Canada's Transport Minister will announce new rules later Wednesday in response to recommendations by Canada's Transportation Safety Board in the aftermath of the tragedy.

The DOT-111 tank car is considered the workhorse of the North American fleet and makes up about 70 percent of all tankers on the rails.


NEW YORK (AP) -- Just over a month after buying Beechcraft for $1.4 billion, Textron announced 750 job cuts at that company and at its Cessna division.

The layoffs will occur over the next 60 days. Both aircraft makers are based in Wichita, Kan.

Management and non-management jobs will be eliminated, the company said.

Textron Inc., based in Providence, R.I., expects about $4.6 billion in annual revenue from the combination of Cessna and Beechcraft.


WASHINGTON (AP) -- Postal workers plan protests in 27 states Thursday against the opening of postal counters in Staples stores that are staffed with Staples employees.
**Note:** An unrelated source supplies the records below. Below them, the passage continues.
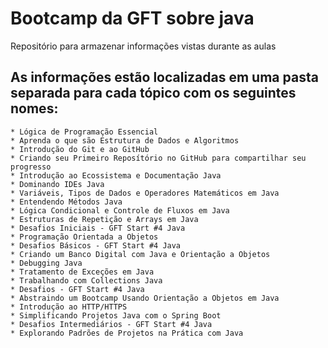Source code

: # Bootcamp da GFT sobre java 
Repositório para armazenar informações vistas durante as aulas

## As informações estão localizadas em uma pasta separada para cada tópico com os seguintes nomes:

	* Lógica de Programação Essencial
	* Aprenda o que são Estrutura de Dados e Algoritmos
	* Introdução do Git e ao GitHub
	* Criando seu Primeiro Reposítório no GitHub para compartilhar seu progresso
	* Introdução ao Ecossistema e Documentação Java
	* Dominando IDEs Java
	* Variáveis, Tipos de Dados e Operadores Matemáticos em Java
	* Entendendo Métodos Java
	* Lógica Condicional e Controle de Fluxos em Java
	* Estruturas de Repetição e Arrays em Java
	* Desafios Iniciais - GFT Start #4 Java
	* Programação Orientada a Objetos
	* Desafios Básicos - GFT Start #4 Java
	* Criando um Banco Digital com Java e Orientação a Objetos
	* Debugging Java
	* Tratamento de Exceções em Java
	* Trabalhando com Collections Java
	* Desafios - GFT Start #4 Java
	* Abstraindo um Bootcamp Usando Orientação a Objetos em Java
	* Introdução ao HTTP/HTTPS
	* Simplificando Projetos Java com o Spring Boot
	* Desafios Intermediários - GFT Start #4 Java
	* Explorando Padrões de Projetos na Prática com Java
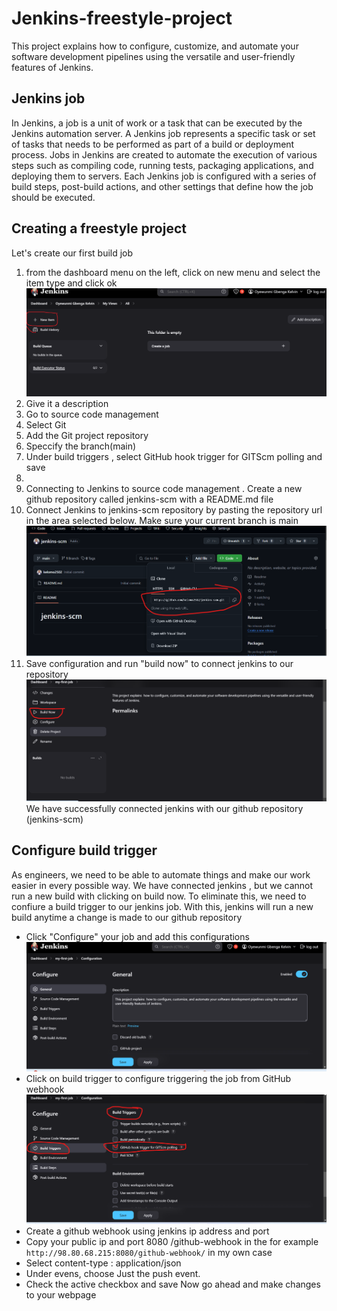 # Jenkins-freestyle-project

This project explains  how to configure, customize, and automate your software development pipelines using the versatile and user-friendly features of Jenkins.

## Jenkins job

In Jenkins, a job is a unit of work or a task that can be executed by the Jenkins automation server.
A Jenkins job represents a specific task or set of tasks that needs to be performed as part of a build or deployment process. Jobs in Jenkins are created to automate the execution of various steps such as compiling code, running tests, packaging applications, and deploying them to servers. Each Jenkins job is configured with a series of build steps, post-build actions, and other settings that define how the job should be executed.

## Creating a freestyle project

Let's create our first build job

1. from the dashboard menu on the left, click on new menu and select the item type and click ok
![New item](/images/new-item.png)
2. Give it a description
3. Go to source code management
4. Select Git
5. Add the Git project repository
6. Speccify the branch(main)
7. Under build triggers , select GitHub hook trigger for GITScm polling and save
8.  
9. Connecting to Jenkins to source code management
. Create a new github repository called jenkins-scm with a README.md file
1. Connect Jenkins to jenkins-scm  repository by pasting the repository url in the area selected below. Make sure your current branch is main
![Repo url](/images/repo-url.png)
1. Save configuration and run "build now" to connect jenkins to our repository
![Build now ](/images/build.png)
We have successfully connected jenkins with our github repository (jenkins-scm)

## Configure build trigger

As engineers, we need to be able to automate things and make our work easier in every possible way. We have connected jenkins , but we cannot run a new build with clicking on build now. To eliminate this, we need to confiure a build trigger to our jenkins job. With this, jenkins will run a new build anytime a change is made to our github repository

- Click "Configure" your job and add this configurations
![Configure](/images/configure.png)
- Click on build trigger to configure triggering the job from GitHub webhook
![Build trigger](/images/imagebuild-trigger.png)
- Create a github webhook using jenkins ip address and port
- Copy your public ip and port 8080 /github-webhook in the
  for example `http://98.80.68.215:8080/github-webhook/` in my own case
- Select content-type : application/json
- Under evens, choose Just the push event.
- Check the active checkbox and save
Now go ahead and make changes to your webpage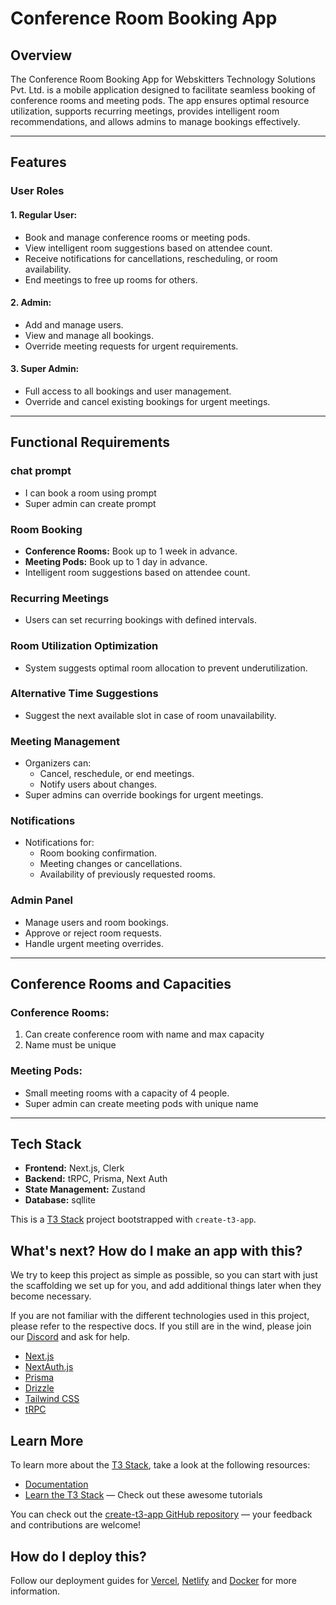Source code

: # Conference Room Booking App

## Overview
The Conference Room Booking App for Webskitters Technology Solutions Pvt. Ltd. is a mobile application designed to facilitate seamless booking of conference rooms and meeting pods. The app ensures optimal resource utilization, supports recurring meetings, provides intelligent room recommendations, and allows admins to manage bookings effectively.

---

## Features

### User Roles

#### 1. Regular User:
- Book and manage conference rooms or meeting pods.
- View intelligent room suggestions based on attendee count.
- Receive notifications for cancellations, rescheduling, or room availability.
- End meetings to free up rooms for others.

#### 2. Admin:
- Add and manage users.
- View and manage all bookings.
- Override meeting requests for urgent requirements.

#### 3. Super Admin:
- Full access to all bookings and user management.
- Override and cancel existing bookings for urgent meetings.

---

## Functional Requirements

### chat prompt
- I can book a room using prompt 
- Super admin can create prompt 


### Room Booking
- **Conference Rooms:** Book up to 1 week in advance.
- **Meeting Pods:** Book up to 1 day in advance.
- Intelligent room suggestions based on attendee count.

### Recurring Meetings
- Users can set recurring bookings with defined intervals.

### Room Utilization Optimization
- System suggests optimal room allocation to prevent underutilization.

### Alternative Time Suggestions
- Suggest the next available slot in case of room unavailability.

### Meeting Management
- Organizers can:
  - Cancel, reschedule, or end meetings.
  - Notify users about changes.
- Super admins can override bookings for urgent meetings.

### Notifications
- Notifications for:
  - Room booking confirmation.
  - Meeting changes or cancellations.
  - Availability of previously requested rooms.

### Admin Panel
- Manage users and room bookings.
- Approve or reject room requests.
- Handle urgent meeting overrides.

---

## Conference Rooms and Capacities

### Conference Rooms:
1. Can create conference room with name and max capacity
2. Name must be unique


### Meeting Pods:
- Small meeting rooms with a capacity of 4 people.
- Super admin can create meeting pods with unique name

---

## Tech Stack
- **Frontend:** Next.js, Clerk
- **Backend:** tRPC, Prisma, Next Auth
- **State Management:** Zustand
- **Database:** sqllite

This is a [T3 Stack](https://create.t3.gg/) project bootstrapped with `create-t3-app`.

## What's next? How do I make an app with this?

We try to keep this project as simple as possible, so you can start with just the scaffolding we set up for you, and add additional things later when they become necessary.

If you are not familiar with the different technologies used in this project, please refer to the respective docs. If you still are in the wind, please join our [Discord](https://t3.gg/discord) and ask for help.

- [Next.js](https://nextjs.org)
- [NextAuth.js](https://next-auth.js.org)
- [Prisma](https://prisma.io)
- [Drizzle](https://orm.drizzle.team)
- [Tailwind CSS](https://tailwindcss.com)
- [tRPC](https://trpc.io)

## Learn More

To learn more about the [T3 Stack](https://create.t3.gg/), take a look at the following resources:

- [Documentation](https://create.t3.gg/)
- [Learn the T3 Stack](https://create.t3.gg/en/faq#what-learning-resources-are-currently-available) — Check out these awesome tutorials

You can check out the [create-t3-app GitHub repository](https://github.com/t3-oss/create-t3-app) — your feedback and contributions are welcome!

## How do I deploy this?

Follow our deployment guides for [Vercel](https://create.t3.gg/en/deployment/vercel), [Netlify](https://create.t3.gg/en/deployment/netlify) and [Docker](https://create.t3.gg/en/deployment/docker) for more information.
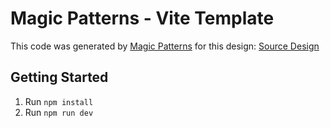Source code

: # Magic Patterns - Vite Template

This code was generated by [Magic Patterns](https://magicpatterns.com) for this design: [Source Design](https://magicpatterns.com/c/te9ffafhfofj5cieridmpq)

## Getting Started

1. Run `npm install`
2. Run `npm run dev`
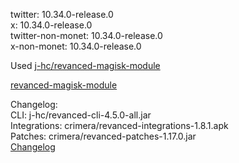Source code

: twitter: 10.34.0-release.0  
x: 10.34.0-release.0  
twitter-non-monet: 10.34.0-release.0  
x-non-monet: 10.34.0-release.0  

Used [j-hc/revanced-magisk-module](https://github.com/j-hc/revanced-magisk-module)  

[revanced-magisk-module](https://github.com/j-hc/revanced-magisk-module)  

Changelog:  
CLI: j-hc/revanced-cli-4.5.0-all.jar  
Integrations: crimera/revanced-integrations-1.8.1.apk  
Patches: crimera/revanced-patches-1.17.0.jar  
[Changelog](https://github.com/crimera/piko/releases/tag/v1.17.0)  
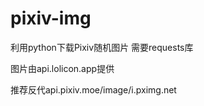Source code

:# pixiv-img
利用python下载Pixiv随机图片
需要requests库

图片由api.lolicon.app提供

推荐反代api.pixiv.moe/image/i.pximg.net
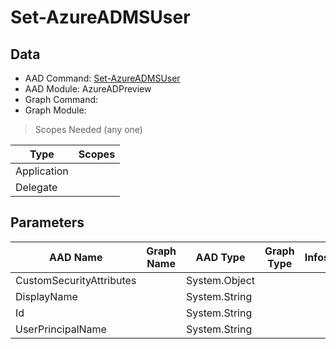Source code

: # Set-AzureADMSUser

## Data

+ AAD Command: [Set-AzureADMSUser](https://docs.microsoft.com/en-us/powershell/module/AzureADPreview/Set-AzureADMSUser)
+ AAD Module: AzureADPreview
+ Graph Command: 
+ Graph Module: 

> Scopes Needed (any one)

|Type|Scopes|
|---|---|
|Application||
|Delegate||

## Parameters

|AAD Name|Graph Name|AAD Type|Graph Type|Infos|
|---|---|---|---|---|
|CustomSecurityAttributes||System.Object|||
|DisplayName||System.String|||
|Id||System.String|||
|UserPrincipalName||System.String|||

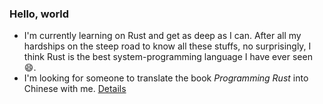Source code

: ### Hello, world

* I'm currently learning on Rust and get as deep as I can. After all my hardships on the steep road to know all these stuffs, no surprisingly, I think Rust is the best system-programming language I have ever seen 😄.
* I'm looking for someone to translate the book _Programming Rust_ into Chinese with me. [Details](https://github.com/TENX-S/Programming-Rust-Translation/blob/master/README.md)
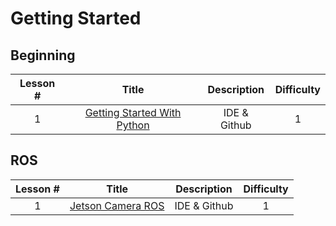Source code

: # Getting Started

## Beginning
|  Lesson #   |                                                                                  Title                                                                                   | Description  | Difficulty |
|:-----------:|:------------------------------------------------------------------------------------------------------------------------------------------------------------------------:|:------------:|:----------:|
|      1      | [Getting Started With Python](https://github.com/TeamUnsinkable/Documentation/blob/b56f33e6695445f508de50c662045b2c5c8bece1/Pages/Getting%20Started%20With%20Python.md)  | IDE & Github |     1      |

## ROS
|  Lesson #   |                                                                       Title                                                                        | Description  | Difficulty |
|:-----------:|:--------------------------------------------------------------------------------------------------------------------------------------------------:|:------------:|:----------:|
|      1      | [Jetson Camera ROS](https://github.com/TeamUnsinkable/Documentation/blob/68e18c50daf697750dd8cbb7ee0891e86248d19c/Pages/Jetson%20Camera%20ROS.md)  | IDE & Github |     1      |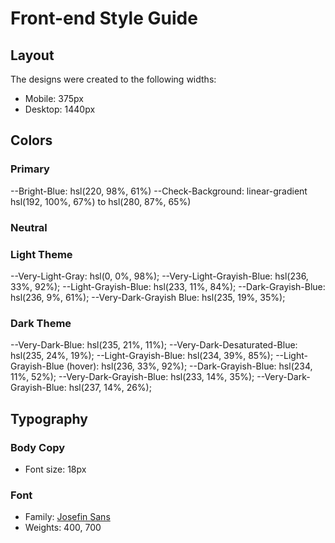 # Front-end Style Guide

## Layout

The designs were created to the following widths:

- Mobile: 375px
- Desktop: 1440px

## Colors

### Primary

--Bright-Blue: hsl(220, 98%, 61%)
--Check-Background: linear-gradient hsl(192, 100%, 67%) to hsl(280, 87%, 65%)

### Neutral

### Light Theme

--Very-Light-Gray: hsl(0, 0%, 98%);
--Very-Light-Grayish-Blue: hsl(236, 33%, 92%);
--Light-Grayish-Blue: hsl(233, 11%, 84%);
--Dark-Grayish-Blue: hsl(236, 9%, 61%);
--Very-Dark-Grayish Blue: hsl(235, 19%, 35%);

### Dark Theme

--Very-Dark-Blue: hsl(235, 21%, 11%);
--Very-Dark-Desaturated-Blue: hsl(235, 24%, 19%);
--Light-Grayish-Blue: hsl(234, 39%, 85%);
--Light-Grayish-Blue (hover): hsl(236, 33%, 92%);
--Dark-Grayish-Blue: hsl(234, 11%, 52%);
--Very-Dark-Grayish-Blue: hsl(233, 14%, 35%);
--Very-Dark-Grayish-Blue: hsl(237, 14%, 26%);

## Typography

### Body Copy

- Font size: 18px

### Font

- Family: [Josefin Sans](https://fonts.google.com/specimen/Josefin+Sans)
- Weights: 400, 700

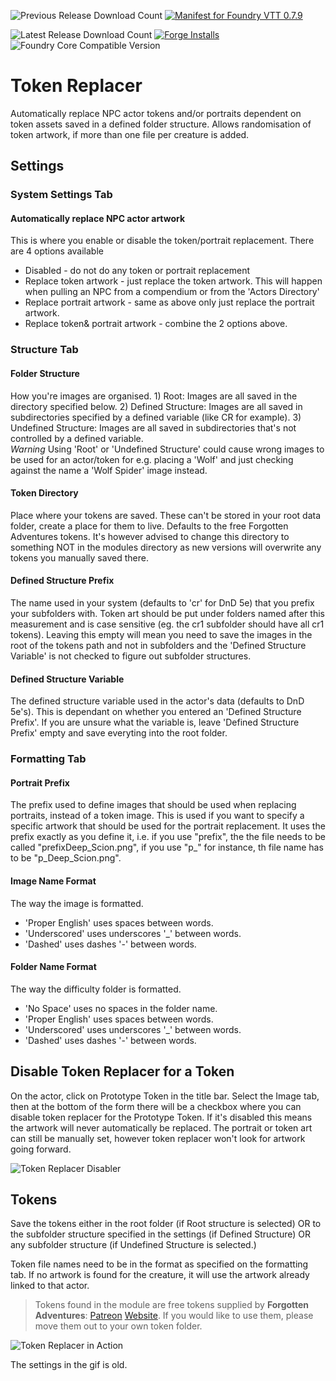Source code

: ![Previous Release Download Count](https://img.shields.io/badge/dynamic/json?label=Downloads@v0.4.4%20(for%200.7.9)&query=assets%5B1%5D.download_count&url=https%3A%2F%2Fapi.github.com%2Frepos%2Fvtt-lair%2Ftoken-replacer%2Freleases%2F42496894) [![Manifest for Foundry VTT 0.7.9](https://img.shields.io/badge/Manifest%20for%20Foundry%20VTT-0.7.9-blue)](https://github.com/vtt-lair/token-replacer/releases/download/v0.4.4/module.json)

![Latest Release Download Count](https://img.shields.io/badge/dynamic/json?color=blue&label=Downloads%40latest&query=assets%5B1%5D.download_count&url=https%3A%2F%2Fapi.github.com%2Frepos%2Fvtt-lair%2Ftoken-replacer%2Freleases%2Flatest) [![Forge Installs](https://img.shields.io/badge/dynamic/json?label=Forge%20Installs&query=package.installs&suffix=%25&url=https%3A%2F%2Fforge-vtt.com%2Fapi%2Fbazaar%2Fpackage%2Ftoken-replacer&colorB=4aa94a)](https://forge-vtt.com/bazaar#package=token-replacer) 
![Foundry Core Compatible Version](https://img.shields.io/badge/dynamic/json.svg?url=https%3A%2F%2Fraw.githubusercontent.com%2Fvtt-lair%2Ftoken-replacer%2Fmaster%2Fmodule.json&label=Foundry%20Version&query=$.compatibleCoreVersion&colorB=orange)



# Token Replacer
Automatically replace NPC actor tokens and/or portraits dependent on token assets saved in a defined folder structure. Allows randomisation of token artwork, if more
than one file per creature is added.

## Settings
### System Settings Tab
#### Automatically replace NPC actor artwork
This is where you enable or disable the token/portrait replacement. There are 4 options available
* Disabled - do not do any token or portrait replacement
* Replace token artwork - just replace the token artwork. This will happen when pulling an NPC from a compendium or from the 'Actors Directory'
* Replace portrait artwork - same as above only just replace the portrait artwork.
* Replace token& portrait artwork - combine the 2 options above.

### Structure Tab
#### Folder Structure
How you're images are organised. 1) Root: Images are all saved in the directory specified below. 2) Defined Structure: Images are all saved in subdirectories specified by a defined variable (like CR for example). 3) Undefined Structure: Images are all saved in subdirectories that's not controlled by a defined variable.   
*Warning* Using 'Root' or 'Undefined Structure' could cause wrong images to be used for an actor/token for e.g. placing a 'Wolf' and just checking against the name a 'Wolf Spider' image instead.

#### Token Directory
Place where your tokens are saved. These can't be stored in your root data folder, create a place for them to live. Defaults to the free Forgotten Adventures tokens. It's however advised to change this directory to something NOT in the modules directory as new versions will overwrite any tokens you manually saved there.

#### Defined Structure Prefix
The name used in your system (defaults to 'cr' for DnD 5e) that you prefix your subfolders with. Token art should be put under folders named after this measurement and is case sensitive (eg. the cr1 subfolder should have all cr1 tokens). Leaving this empty will mean you need to save the images in the root of the tokens path and not in subfolders and the 'Defined Structure Variable' is not checked to figure out subfolder structures.

#### Defined Structure Variable
The defined structure variable used in the actor's data (defaults to DnD 5e's). This is dependant on whether you entered an 'Defined Structure Prefix'. If you are unsure what the variable is, leave 'Defined Structure Prefix' empty and save everyting into the root folder.

### Formatting Tab
#### Portrait Prefix
The prefix used to define images that should be used when replacing portraits, instead of a token image. This is used if you want to specify a specific artwork that should be used for the portrait replacement. It uses the prefix exactly as you define it, i.e. if you use "prefix", the the file needs to be called "prefixDeep_Scion.png", if you use "p_" for instance, th file name has to be "p_Deep_Scion.png".

#### Image Name Format
The way the image is formatted. 
* 'Proper English' uses spaces between words.
* 'Underscored' uses underscores '_' between words.
* 'Dashed' uses dashes '-' between words.

#### Folder Name Format
The way the difficulty folder is formatted. 
* 'No Space' uses no spaces in the folder name.
* 'Proper English' uses spaces between words.
* 'Underscored' uses underscores '_' between words.
* 'Dashed' uses dashes '-' between words.


## Disable Token Replacer for a Token
On the actor, click on Prototype Token in the title bar. Select the Image tab, then at the bottom of the form there will be a checkbox where you can disable token replacer for the Prototype Token. If it's disabled this means the artwork will never automatically be replaced. The portrait or token art can still be manually set, however token replacer won't look for artwork going forward.

![Token Replacer Disabler](https://github.com/vtt-lair/token-replacer/blob/main/example/disabler.jpg "Token Replacer Disabler")

## Tokens
Save the tokens either in the root folder (if Root structure is selected) OR to the subfolder structure specified in the settings (if Defined Structure) OR any subfolder structure (if Undefined Structure is selected.)

Token file names need to be in the format as specified on the formatting tab.
If no artwork is found for the creature, it will use the artwork already linked to that actor.

> Tokens found in the module are free tokens supplied by **Forgotten Adventures**: [Patreon](https://www.patreon.com/forgottenadventures) [Website](https://www.forgotten-adventures.net/). If you would like to use them, please move them out to your own token folder.

![Token Replacer in Action](https://github.com/vtt-lair/token-replacer/blob/main/example/Token-Replacer.gif "Token Replacer in Action")

The settings in the gif is old.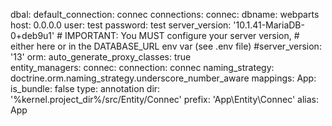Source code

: dbal:
        default_connection:       connec
        connections:
            connec:
                dbname: webparts
                host: 0.0.0.0
                user: test
                password: test
                server_version: '10.1.41-MariaDB-0+deb9u1'
        # IMPORTANT: You MUST configure your server version,
        # either here or in the DATABASE_URL env var (see .env file)
        #server_version: '13'
    orm:
        auto_generate_proxy_classes: true      
        entity_managers:
            connec:
                connection: connec
                naming_strategy: doctrine.orm.naming_strategy.underscore_number_aware
                mappings:
                    App:
                        is_bundle: false
                        type: annotation
                        dir: '%kernel.project_dir%/src/Entity/Connec'
                        prefix: 'App\Entity\Connec'
                        alias: App
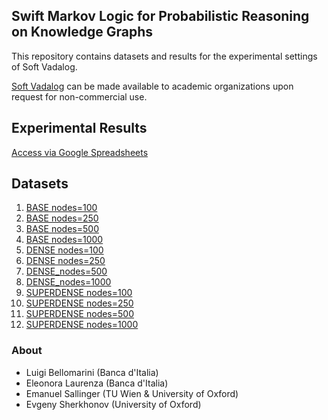 ## Swift Markov Logic for Probabilistic Reasoning on Knowledge Graphs

This repository contains datasets and results for the experimental settings of Soft Vadalog.

[Soft Vadalog](https://www.researchgate.net/publication/342600935_Reasoning_under_Uncertainty_in_Knowledge_Graphs) can be made available to academic organizations upon request for non-commercial use.

## Experimental Results

[Access via Google Spreadsheets](https://docs.google.com/spreadsheets/d/1S7xl62_pePkwKfOvQ0g3u-ftftOO0Usez_fkgCzLR9c/edit?usp=sharing)


## Datasets

 1. [BASE nodes=100](https://github.com/luigibellomarini/TPLP/tree/main/tree/main/datasets/graph_BASE_nodes=100_alpha=0.71_beta=0.09_gamma=0.2.csv)
 2. [BASE nodes=250](https://github.com/luigibellomarini/TPLP/tree/main/datasets/graph_BASE_nodes=250_alpha=0.71_beta=0.09_gamma=0.2.csv)
 3. [BASE nodes=500](https://github.com/luigibellomarini/TPLP/tree/main/datasets/graph_BASE_nodes=500_alpha=0.71_beta=0.09_gamma=0.2.csv)
 4. [BASE nodes=1000](https://github.com/luigibellomarini/TPLP/tree/main/datasets/graph_BASE_nodes=1000_alpha=0.71_beta=0.09_gamma=0.2.csv)
 5. [DENSE nodes=100](https://github.com/luigibellomarini/TPLP/tree/main/datasets/graph_DENSE_nodes=100_alpha=0.51_beta=0.34_gamma=0.15.csv)
 6. [DENSE nodes=250](https://github.com/luigibellomarini/TPLP/tree/main/datasets/graph_DENSE_nodes=250_alpha=0.51_beta=0.34_gamma=0.15.csv)
 7. [DENSE_nodes=500](https://github.com/luigibellomarini/TPLP/tree/main/datasets/graph_DENSE_nodes=500_alpha=0.51_beta=0.34_gamma=0.15.csv)
 8. [DENSE_nodes=1000](https://github.com/luigibellomarini/TPLP/tree/main/datasets/graph_DENSE_nodes=1000_alpha=0.51_beta=0.34_gamma=0.15.csv)
 9. [SUPERDENSE nodes=100](https://github.com/luigibellomarini/TPLP/tree/main/datasets/graph_SUPERDENSE_nodes=100_alpha=0.51_beta=0.44_gamma=0.05.csv)
 10. [SUPERDENSE nodes=250](https://github.com/luigibellomarini/TPLP/tree/main/datasets/graph_SUPERDENSE_nodes=250_alpha=0.51_beta=0.44_gamma=0.05.csv)
 11. [SUPERDENSE nodes=500](https://github.com/luigibellomarini/TPLP/tree/main/datasets/graph_SUPERDENSE_nodes=500_alpha=0.51_beta=0.44_gamma=0.05.csv)
 12. [SUPERDENSE nodes=1000](https://github.com/luigibellomarini/TPLP/tree/main/datasets/graph_SUPERDENSE_nodes=1000_alpha=0.51_beta=0.44_gamma=0.05.csv)

### About

- Luigi Bellomarini (Banca d'Italia)
- Eleonora Laurenza (Banca d'Italia)
- Emanuel Sallinger (TU Wien & University of Oxford)
- Evgeny Sherkhonov (University of Oxford)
Last year, Staples office supply stores began providing postal services under a pilot program that now includes some 80 stores. The American Postal Workers Union objects because the program replaces well-paid union workers with low-wage nonunion workers.

The union says that could lead to layoffs and the closing of post offices. In a statement, the union said postal workers "have taken an oath to protect the sanctity of the mail," unlike poorly trained retail workers. The union wants the counters staffed by uniformed postal workers.

The financially struggling U.S. Postal Service has been working to form partnerships with private companies as it tries to cut costs and boost revenues.